Which lines below mention "food"? Pick each one out.
(Listed entries)
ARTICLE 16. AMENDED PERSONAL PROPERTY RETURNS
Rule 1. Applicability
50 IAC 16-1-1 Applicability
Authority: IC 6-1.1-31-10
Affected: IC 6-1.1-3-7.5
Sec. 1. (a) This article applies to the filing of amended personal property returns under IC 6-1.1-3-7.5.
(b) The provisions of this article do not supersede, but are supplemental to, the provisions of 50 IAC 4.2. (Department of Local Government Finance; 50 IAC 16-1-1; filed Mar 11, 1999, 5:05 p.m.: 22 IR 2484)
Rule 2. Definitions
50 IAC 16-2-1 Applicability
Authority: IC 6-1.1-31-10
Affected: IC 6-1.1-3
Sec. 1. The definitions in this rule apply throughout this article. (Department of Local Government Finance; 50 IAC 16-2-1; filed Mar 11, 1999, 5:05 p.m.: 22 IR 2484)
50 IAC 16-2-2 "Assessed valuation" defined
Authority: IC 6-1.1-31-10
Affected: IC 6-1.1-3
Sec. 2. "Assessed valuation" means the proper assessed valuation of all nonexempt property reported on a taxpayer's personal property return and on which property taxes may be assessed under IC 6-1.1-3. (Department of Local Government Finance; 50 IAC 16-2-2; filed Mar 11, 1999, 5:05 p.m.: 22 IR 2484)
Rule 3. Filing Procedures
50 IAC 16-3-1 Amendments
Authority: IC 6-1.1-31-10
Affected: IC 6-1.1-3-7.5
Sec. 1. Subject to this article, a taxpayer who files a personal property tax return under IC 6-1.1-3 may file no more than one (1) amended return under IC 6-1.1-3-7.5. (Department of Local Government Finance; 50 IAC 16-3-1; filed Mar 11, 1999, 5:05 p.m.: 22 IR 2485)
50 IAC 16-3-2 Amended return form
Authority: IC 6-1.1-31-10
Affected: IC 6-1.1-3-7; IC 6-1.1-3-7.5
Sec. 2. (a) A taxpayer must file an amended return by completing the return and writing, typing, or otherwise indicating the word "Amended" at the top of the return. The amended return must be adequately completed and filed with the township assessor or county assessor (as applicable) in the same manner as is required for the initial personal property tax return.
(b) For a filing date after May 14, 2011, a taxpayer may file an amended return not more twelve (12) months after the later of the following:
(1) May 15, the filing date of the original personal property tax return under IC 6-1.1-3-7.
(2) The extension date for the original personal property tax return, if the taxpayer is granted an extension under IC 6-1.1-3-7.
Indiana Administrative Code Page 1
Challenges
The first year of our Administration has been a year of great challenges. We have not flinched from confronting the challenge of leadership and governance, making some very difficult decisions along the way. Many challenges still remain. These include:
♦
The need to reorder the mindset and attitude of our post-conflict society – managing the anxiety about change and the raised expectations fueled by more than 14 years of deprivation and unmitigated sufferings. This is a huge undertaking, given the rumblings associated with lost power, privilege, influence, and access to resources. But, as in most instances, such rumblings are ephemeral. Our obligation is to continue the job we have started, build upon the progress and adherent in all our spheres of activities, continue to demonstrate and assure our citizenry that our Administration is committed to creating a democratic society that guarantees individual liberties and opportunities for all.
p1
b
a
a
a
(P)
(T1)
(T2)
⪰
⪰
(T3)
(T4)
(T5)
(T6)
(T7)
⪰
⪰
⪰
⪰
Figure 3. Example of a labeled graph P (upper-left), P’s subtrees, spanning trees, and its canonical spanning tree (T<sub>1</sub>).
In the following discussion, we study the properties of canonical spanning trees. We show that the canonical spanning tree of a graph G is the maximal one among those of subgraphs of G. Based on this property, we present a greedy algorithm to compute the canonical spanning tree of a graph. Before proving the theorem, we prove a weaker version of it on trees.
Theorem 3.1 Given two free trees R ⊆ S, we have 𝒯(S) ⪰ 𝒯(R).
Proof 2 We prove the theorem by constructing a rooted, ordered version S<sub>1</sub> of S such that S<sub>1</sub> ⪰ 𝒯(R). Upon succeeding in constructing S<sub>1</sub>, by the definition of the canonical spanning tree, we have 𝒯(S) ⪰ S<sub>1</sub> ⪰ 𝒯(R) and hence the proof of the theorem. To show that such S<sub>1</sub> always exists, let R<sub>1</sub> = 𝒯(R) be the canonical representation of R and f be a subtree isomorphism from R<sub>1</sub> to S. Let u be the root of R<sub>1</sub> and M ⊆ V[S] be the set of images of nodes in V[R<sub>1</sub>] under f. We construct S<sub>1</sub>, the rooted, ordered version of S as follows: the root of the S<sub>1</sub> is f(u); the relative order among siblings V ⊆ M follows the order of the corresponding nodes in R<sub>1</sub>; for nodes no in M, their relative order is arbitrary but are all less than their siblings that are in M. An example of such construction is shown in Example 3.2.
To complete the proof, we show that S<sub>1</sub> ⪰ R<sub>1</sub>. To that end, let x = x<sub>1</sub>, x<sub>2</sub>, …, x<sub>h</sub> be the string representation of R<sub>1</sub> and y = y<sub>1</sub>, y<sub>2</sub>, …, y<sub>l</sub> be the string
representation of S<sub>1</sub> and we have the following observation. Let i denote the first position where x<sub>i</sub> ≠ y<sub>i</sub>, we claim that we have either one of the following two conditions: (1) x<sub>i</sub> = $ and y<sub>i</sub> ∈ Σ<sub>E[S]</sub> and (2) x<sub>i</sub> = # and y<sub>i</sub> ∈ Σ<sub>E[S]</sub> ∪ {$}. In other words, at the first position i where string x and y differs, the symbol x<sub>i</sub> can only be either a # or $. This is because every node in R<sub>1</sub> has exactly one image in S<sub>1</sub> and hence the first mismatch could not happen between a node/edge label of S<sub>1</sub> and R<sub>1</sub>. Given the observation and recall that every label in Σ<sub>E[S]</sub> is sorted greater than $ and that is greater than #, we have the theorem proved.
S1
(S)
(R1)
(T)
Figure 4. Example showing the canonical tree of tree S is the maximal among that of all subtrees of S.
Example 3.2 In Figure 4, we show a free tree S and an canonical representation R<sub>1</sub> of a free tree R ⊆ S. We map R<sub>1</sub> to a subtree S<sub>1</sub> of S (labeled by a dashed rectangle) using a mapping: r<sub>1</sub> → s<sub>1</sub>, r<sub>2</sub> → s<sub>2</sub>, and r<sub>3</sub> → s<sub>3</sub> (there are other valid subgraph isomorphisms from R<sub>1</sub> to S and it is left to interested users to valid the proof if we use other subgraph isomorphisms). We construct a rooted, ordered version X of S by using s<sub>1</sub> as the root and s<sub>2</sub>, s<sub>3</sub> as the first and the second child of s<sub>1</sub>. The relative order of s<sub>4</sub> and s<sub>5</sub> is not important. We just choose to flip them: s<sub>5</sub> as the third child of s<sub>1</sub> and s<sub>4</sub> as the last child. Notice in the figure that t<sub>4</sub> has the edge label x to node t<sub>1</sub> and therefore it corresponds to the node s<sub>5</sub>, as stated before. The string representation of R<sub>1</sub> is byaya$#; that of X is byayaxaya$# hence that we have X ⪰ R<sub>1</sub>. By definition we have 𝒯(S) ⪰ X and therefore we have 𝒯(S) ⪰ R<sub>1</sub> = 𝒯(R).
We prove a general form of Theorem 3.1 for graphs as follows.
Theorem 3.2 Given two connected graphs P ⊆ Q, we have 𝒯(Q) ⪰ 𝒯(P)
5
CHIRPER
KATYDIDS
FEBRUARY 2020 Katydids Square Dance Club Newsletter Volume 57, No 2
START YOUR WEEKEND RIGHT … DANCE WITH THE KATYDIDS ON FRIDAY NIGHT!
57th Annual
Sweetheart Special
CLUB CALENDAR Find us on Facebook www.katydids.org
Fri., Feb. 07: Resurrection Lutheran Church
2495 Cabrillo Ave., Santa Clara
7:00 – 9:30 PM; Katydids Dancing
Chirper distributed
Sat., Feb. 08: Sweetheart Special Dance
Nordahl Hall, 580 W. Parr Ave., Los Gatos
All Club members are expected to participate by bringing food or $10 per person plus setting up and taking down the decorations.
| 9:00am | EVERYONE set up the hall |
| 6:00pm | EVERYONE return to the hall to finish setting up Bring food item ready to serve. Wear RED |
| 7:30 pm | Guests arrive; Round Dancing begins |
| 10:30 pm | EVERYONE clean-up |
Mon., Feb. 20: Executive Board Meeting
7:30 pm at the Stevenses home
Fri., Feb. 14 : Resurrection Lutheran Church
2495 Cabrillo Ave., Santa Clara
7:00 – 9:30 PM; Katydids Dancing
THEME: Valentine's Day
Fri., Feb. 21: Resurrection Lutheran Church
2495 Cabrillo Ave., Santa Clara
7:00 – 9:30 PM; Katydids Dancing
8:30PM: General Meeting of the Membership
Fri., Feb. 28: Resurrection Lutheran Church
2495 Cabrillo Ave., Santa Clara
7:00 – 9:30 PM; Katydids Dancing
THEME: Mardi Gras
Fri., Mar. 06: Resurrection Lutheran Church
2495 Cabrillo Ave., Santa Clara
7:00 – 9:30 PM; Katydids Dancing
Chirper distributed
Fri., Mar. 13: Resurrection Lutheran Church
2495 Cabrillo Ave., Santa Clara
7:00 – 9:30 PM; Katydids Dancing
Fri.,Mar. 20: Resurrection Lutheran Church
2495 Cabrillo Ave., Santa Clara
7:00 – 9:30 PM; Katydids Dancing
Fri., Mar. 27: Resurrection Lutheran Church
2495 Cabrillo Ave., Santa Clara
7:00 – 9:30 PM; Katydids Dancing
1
(End Listed entries)
§ Response below
All Club members are expected to participate by bringing food or $10 per person plus setting up and taking down the decorations.
| 6:00pm | EVERYONE return to the hall to finish setting up Bring food item ready to serve. Wear RED |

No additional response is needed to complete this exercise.